Three years is a long time. Relationships are forged and lost in that time. Entire human beings come from nothing, and grow big enough to swat lamps off coffee tables. Little kids turn to adolescents. Beer bellies turn to guts. And six - count them - six steelhead seasons have marched past without so much as a wave from my keyboard.

Thankfully, it's s short time too. Three years or thirteen, or thirty. Yes, in the enormity of time, they're worth the same. But also in the power of an enduring passion. Love's not time's fool. The blog is like an old friend sitting here, waiting for me. A warm fire in the hearth; cold beer on the armrest. Soft creaking of La-Z-Boys as we reminisce.

Too much to tell, really. Good days and slow days, as usual. Days alone and days with company. I want good company, so I don't tolerate abuse anymore. Not even from myself. Mistakes are opportunities to learn, not reasons to get frustrated or angry with others or oneself. Mistakes are often the key to new doors. Where fishing is concerned, and indeed life in general, these should never be discarded!

* _Task description_: According to the blog post, how many steelhead seasons went by without a post from the author? The rows that come next have no connection to the blog post.

* _Data supplied_:

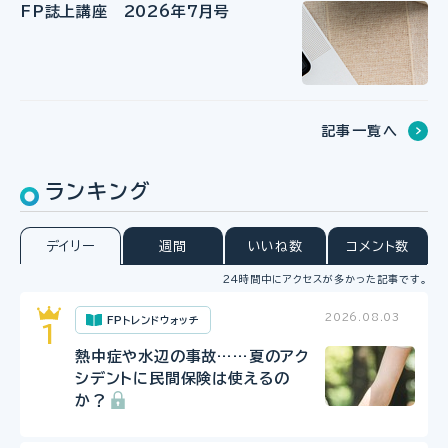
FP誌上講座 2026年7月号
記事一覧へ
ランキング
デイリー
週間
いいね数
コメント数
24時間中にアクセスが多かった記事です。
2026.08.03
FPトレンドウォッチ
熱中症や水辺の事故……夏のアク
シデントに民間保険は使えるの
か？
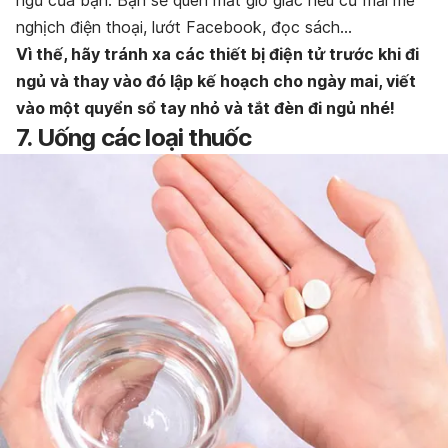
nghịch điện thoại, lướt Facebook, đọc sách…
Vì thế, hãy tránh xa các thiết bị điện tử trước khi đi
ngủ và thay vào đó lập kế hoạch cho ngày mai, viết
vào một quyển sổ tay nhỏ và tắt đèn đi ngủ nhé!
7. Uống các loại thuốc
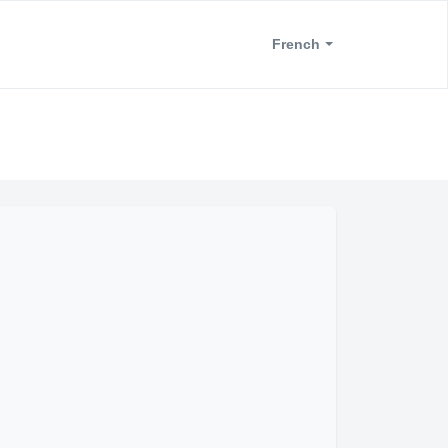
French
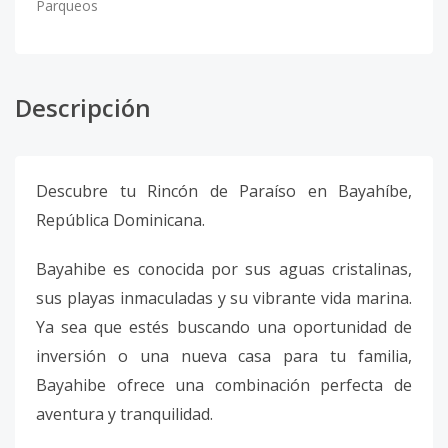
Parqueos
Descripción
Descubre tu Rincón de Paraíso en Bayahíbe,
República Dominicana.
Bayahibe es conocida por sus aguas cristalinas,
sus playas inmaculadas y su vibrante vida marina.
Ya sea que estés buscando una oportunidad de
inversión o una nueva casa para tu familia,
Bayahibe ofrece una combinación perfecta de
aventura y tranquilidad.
...
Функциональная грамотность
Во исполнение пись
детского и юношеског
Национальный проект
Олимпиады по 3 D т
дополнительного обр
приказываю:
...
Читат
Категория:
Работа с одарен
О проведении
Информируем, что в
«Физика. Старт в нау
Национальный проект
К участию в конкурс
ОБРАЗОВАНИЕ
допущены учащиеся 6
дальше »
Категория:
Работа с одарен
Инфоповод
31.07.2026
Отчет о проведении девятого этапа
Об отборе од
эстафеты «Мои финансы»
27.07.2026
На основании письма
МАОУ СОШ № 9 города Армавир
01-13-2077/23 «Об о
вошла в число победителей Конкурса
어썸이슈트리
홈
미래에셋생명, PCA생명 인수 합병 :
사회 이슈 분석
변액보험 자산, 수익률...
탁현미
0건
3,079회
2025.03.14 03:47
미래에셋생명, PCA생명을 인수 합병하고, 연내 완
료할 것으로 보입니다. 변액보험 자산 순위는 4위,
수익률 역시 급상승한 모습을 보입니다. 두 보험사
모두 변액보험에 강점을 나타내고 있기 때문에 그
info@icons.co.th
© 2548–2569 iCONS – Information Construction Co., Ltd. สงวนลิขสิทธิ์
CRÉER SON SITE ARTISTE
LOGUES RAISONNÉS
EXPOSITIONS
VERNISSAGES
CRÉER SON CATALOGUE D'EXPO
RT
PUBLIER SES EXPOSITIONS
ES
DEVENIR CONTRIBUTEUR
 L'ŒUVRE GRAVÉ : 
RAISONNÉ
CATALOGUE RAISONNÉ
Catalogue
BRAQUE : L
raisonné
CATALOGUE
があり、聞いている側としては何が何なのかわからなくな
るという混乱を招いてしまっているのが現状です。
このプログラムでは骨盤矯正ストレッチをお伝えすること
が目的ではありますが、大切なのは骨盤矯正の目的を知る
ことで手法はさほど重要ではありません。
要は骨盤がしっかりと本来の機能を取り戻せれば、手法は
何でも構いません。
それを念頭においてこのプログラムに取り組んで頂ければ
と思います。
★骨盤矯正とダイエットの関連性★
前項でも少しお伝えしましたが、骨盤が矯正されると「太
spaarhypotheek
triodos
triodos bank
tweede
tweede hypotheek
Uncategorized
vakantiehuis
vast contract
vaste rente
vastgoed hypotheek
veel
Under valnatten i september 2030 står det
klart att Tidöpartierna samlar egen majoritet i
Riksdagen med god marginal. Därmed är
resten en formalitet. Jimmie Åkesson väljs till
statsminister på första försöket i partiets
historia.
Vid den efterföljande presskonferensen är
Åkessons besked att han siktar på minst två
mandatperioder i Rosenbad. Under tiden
...
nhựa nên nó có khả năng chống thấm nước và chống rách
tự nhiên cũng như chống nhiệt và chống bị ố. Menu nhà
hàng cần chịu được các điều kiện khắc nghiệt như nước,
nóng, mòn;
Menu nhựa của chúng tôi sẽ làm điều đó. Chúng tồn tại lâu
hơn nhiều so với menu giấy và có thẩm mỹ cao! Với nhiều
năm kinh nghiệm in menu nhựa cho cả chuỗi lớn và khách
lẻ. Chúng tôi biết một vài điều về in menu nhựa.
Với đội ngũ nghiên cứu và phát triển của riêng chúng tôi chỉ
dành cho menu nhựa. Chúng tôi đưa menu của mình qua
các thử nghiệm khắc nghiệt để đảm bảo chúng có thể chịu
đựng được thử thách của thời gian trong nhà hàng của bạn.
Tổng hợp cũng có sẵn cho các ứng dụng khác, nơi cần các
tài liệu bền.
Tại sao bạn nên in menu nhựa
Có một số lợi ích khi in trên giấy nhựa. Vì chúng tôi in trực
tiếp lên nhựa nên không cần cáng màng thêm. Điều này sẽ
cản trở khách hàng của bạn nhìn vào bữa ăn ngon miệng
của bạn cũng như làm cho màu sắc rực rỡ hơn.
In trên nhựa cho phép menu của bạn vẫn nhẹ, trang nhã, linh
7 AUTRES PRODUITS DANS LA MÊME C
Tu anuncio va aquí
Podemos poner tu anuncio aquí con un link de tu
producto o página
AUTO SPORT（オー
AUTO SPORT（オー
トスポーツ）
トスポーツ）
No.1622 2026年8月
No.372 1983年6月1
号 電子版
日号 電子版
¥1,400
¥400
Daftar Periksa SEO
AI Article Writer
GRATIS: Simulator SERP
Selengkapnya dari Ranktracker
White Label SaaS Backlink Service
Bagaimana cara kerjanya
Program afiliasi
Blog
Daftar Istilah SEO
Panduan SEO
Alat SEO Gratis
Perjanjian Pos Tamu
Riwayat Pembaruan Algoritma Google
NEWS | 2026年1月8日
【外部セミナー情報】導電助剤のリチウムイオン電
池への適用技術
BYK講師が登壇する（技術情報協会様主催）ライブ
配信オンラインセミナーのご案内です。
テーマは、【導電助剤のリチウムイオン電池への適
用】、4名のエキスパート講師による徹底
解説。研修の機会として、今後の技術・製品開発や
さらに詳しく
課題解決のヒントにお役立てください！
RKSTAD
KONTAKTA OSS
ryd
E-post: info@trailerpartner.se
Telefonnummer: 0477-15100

* _Task response_: Six steelhead seasons.